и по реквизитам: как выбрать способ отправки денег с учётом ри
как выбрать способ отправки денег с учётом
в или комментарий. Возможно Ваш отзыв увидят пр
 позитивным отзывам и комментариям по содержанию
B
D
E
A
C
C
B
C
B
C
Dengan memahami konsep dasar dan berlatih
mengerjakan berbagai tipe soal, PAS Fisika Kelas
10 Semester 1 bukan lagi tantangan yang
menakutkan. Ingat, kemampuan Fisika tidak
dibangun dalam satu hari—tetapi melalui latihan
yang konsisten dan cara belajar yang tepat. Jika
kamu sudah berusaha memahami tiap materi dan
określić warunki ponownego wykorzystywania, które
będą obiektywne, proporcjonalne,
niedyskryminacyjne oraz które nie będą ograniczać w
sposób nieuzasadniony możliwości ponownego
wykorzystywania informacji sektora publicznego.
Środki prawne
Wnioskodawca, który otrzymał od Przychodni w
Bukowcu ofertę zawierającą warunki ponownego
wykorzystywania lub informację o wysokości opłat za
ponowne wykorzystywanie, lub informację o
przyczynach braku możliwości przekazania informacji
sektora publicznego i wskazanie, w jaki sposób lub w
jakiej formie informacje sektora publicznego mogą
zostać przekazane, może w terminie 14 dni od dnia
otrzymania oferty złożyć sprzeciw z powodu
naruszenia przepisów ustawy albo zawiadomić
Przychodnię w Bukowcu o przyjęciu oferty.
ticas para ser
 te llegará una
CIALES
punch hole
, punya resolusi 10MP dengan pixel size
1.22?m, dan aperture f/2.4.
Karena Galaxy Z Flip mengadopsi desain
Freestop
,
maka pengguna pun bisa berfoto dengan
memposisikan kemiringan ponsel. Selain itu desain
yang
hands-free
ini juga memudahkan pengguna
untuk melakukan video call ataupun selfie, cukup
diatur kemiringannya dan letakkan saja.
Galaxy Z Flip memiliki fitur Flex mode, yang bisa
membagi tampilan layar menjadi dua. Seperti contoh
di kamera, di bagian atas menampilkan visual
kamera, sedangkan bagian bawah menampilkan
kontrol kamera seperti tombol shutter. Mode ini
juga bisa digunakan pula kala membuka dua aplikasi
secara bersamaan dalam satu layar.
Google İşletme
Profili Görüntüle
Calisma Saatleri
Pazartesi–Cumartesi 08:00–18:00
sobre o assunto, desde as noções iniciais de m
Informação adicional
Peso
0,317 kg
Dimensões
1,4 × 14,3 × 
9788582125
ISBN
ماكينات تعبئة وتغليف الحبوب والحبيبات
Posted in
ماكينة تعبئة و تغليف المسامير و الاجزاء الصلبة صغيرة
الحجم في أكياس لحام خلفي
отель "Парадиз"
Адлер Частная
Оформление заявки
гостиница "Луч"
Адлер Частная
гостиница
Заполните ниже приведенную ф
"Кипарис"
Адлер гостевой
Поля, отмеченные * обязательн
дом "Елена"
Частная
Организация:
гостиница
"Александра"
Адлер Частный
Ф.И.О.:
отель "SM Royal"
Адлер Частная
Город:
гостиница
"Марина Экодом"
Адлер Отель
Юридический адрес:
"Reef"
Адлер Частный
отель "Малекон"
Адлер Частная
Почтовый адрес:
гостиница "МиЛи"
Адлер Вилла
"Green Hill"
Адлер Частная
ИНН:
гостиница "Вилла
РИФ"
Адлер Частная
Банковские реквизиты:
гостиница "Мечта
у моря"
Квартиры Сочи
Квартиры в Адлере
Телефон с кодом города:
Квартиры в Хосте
▬▬▬▬▬▬▬▬▬▬
▶ [Required action]:
From the listing above, output exactly the run of lines that starts with the line containing "yang konsisten dan" and ends with the line containing "maka pengguna pun bisa berfoto dengan".

▶ [Solution for this problem]:
yang konsisten dan cara belajar yang tepat. Jika
kamu sudah berusaha memahami tiap materi dan
określić warunki ponownego wykorzystywania, które
będą obiektywne, proporcjonalne,
niedyskryminacyjne oraz które nie będą ograniczać w
sposób nieuzasadniony możliwości ponownego
wykorzystywania informacji sektora publicznego.
Środki prawne
Wnioskodawca, który otrzymał od Przychodni w
Bukowcu ofertę zawierającą warunki ponownego
wykorzystywania lub informację o wysokości opłat za
ponowne wykorzystywanie, lub informację o
przyczynach braku możliwości przekazania informacji
sektora publicznego i wskazanie, w jaki sposób lub w
jakiej formie informacje sektora publicznego mogą
zostać przekazane, może w terminie 14 dni od dnia
otrzymania oferty złożyć sprzeciw z powodu
naruszenia przepisów ustawy albo zawiadomić
Przychodnię w Bukowcu o przyjęciu oferty.
ticas para ser
 te llegará una
CIALES
punch hole
, punya resolusi 10MP dengan pixel size
1.22?m, dan aperture f/2.4.
Karena Galaxy Z Flip mengadopsi desain
Freestop
,
maka pengguna pun bisa berfoto dengan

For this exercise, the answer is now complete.